Patients with congenital superior oblique palsy who are lacking a trochlear nerve develop a head tilt at an earlier age. Patients with congenital superior oblique palsy who have a normal trochlear nerve demonstrate more overelevation in adduction and frequent dissociated vertical deviation. [9]

A 2-year-old girl with compensatory left head tilt A 2-year-old girl with compensatory left head tilt due to congenital right superior oblique palsy.


For patients with decompensating congenital fourth nerve palsy, indications for intervention include cosmetically or functionally unacceptable head position, and onset of increasing frequency of diplopia.

Patients with acquired disease from tumors or compressive lesions usually are significantly disturbed by symptoms and are likely to require prism or, in some cases, surgical intervention.


Relevant Anatomy

The trochlear nucleus is located in the tegmentum of the midbrain, at the level of the inferior colliculus. [12, 3] The trochlear nerves decussate at the anterior medullary velum in the roof of the aqueduct before exiting from the dorsal aspect of the midbrain. The fourth nerve courses between the posterior cerebral and superior cerebellar arteries before entering the cavernous sinus. The fourth nerve then enters the orbit through the superior orbital fissure and the outside annulus of Zinn. From here, the nerve crosses medially over the levator palpebrae superioris and superior rectus muscles before entering the belly of the superior oblique muscle.

The superior oblique muscle originates from the orbital apex, above the annulus, and runs along the superonasal aspect of orbit before becoming a tendinous cord. The superior oblique tendon then passes through the trochlea and abruptly turns laterally and posteriorly to insert on the globe. The tendon is cordlike as it passes beneath the nasal border of the superior rectus, but fans out to form a broad insertion.

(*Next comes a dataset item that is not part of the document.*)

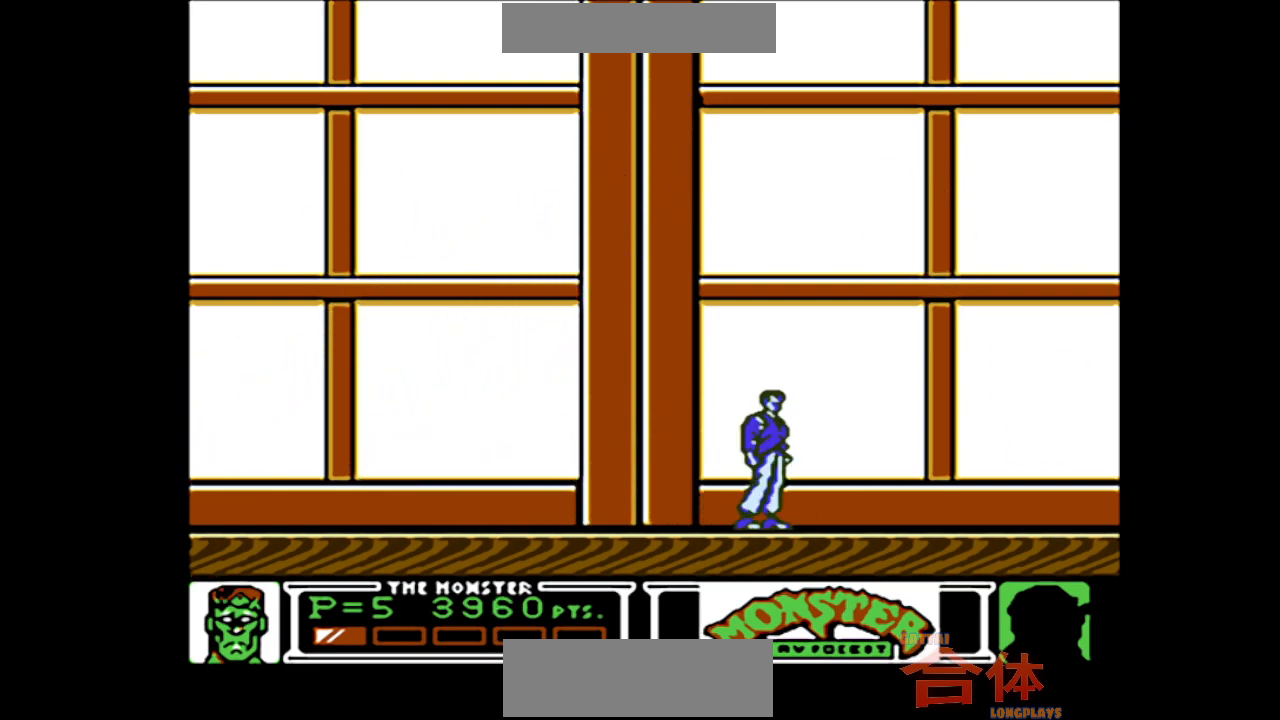
{"buttons": [], "events": []}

When performing a superior oblique tenotomy, the superior rectus muscle insertion may be used as a landmark. The portion of tendon that is cut during the tenotomy may be isolated by dissecting to a point approximately 8-12 mm posterior to nasal aspect of superior rectus insertion. Broad superior oblique insertion, which is 10-18 mm in length, has great functional importance. Anterior fibers act mainly to intort the globe and do little to abduct or depress the eye. Conversely, more posterior fibers are responsible for abduction and depression but have little torsional action. Surgical procedures designed to alleviate torsional diplopia, such as the Harada-Ito procedure, consist of advancing only anterior fibers of tendon insertion.



Patients with microvascular disease have a high likelihood of resolution. These patients may be observed and advised to patch 1 eye or use monovision lenses to minimize their symptoms.

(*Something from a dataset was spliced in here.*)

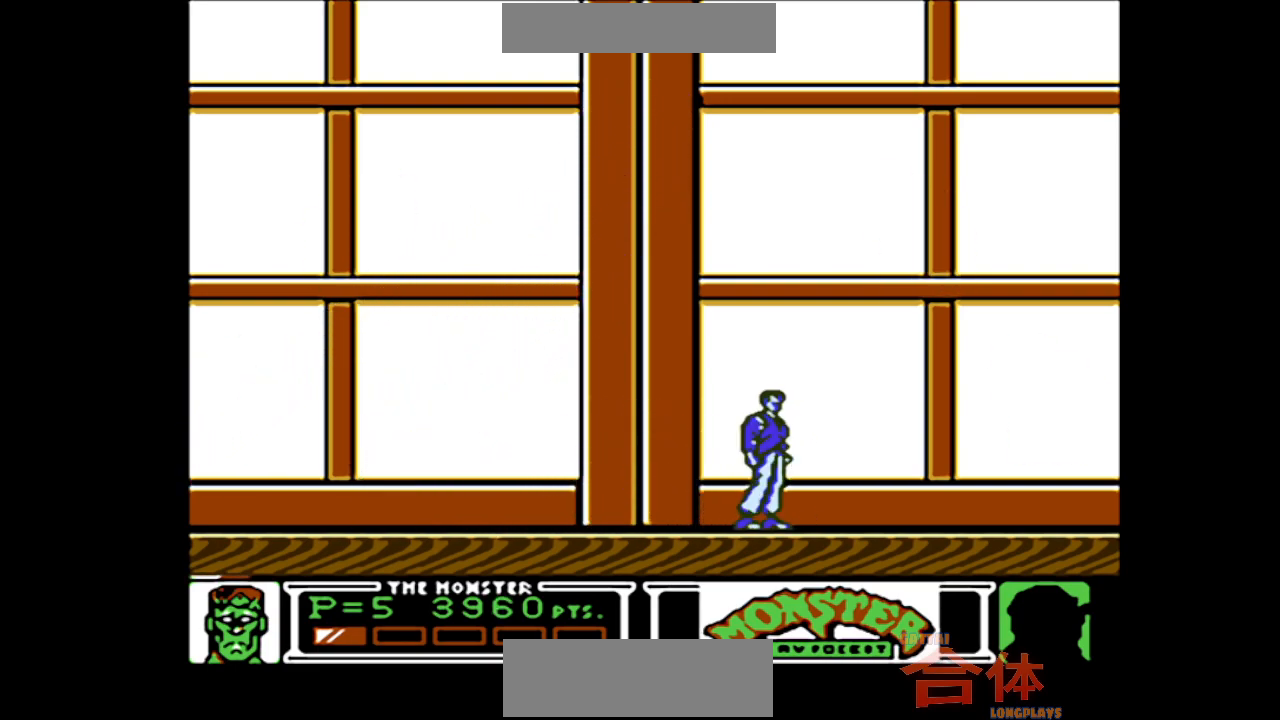
{"buttons": [], "events": []}
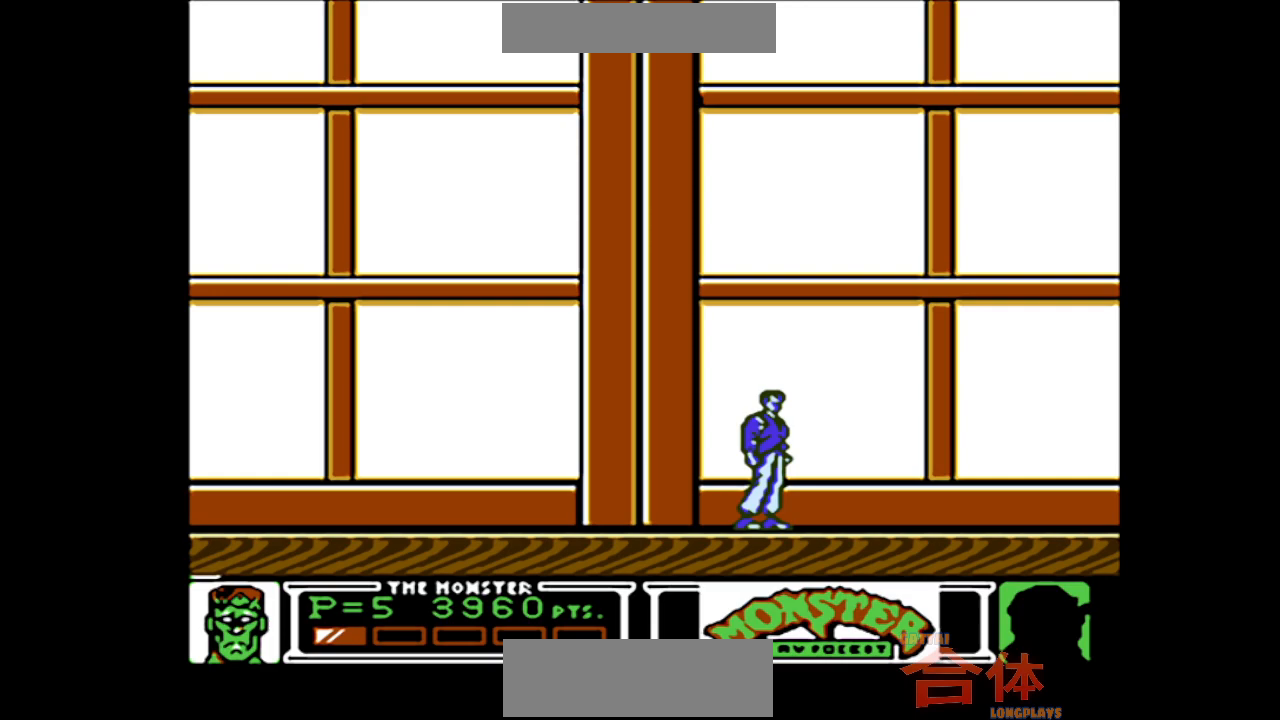
{"buttons": [], "events": []}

Similarly, patients who have traumatic fourth nerve palsy may be observed for 6 months prior to surgical intervention because of the possibility of spontaneous resolution; however, some traumatic palsies may recover as late as 1 year after injury. [19]



The prognosis of a fourth nerve palsy depends on the underlying etiology. Congenital palsies are long standing and often remain static. Acquired, demyelinating (rare), traumatic, ischemic (microvascular), and idiopathic palsies usually resolve over time. The prognosis of fourth nerve palsies due to a structural lesion depends on the treatment of the underlying lesion. Most patients with symptoms that do not recover spontaneously can improve with prism or surgery.


Patient Education

Patients should be advised on the etiology and prognosis of the fourth nerve palsy. Prism or surgical therapy can be considered in patients who have stable and unresolved ocular deviations.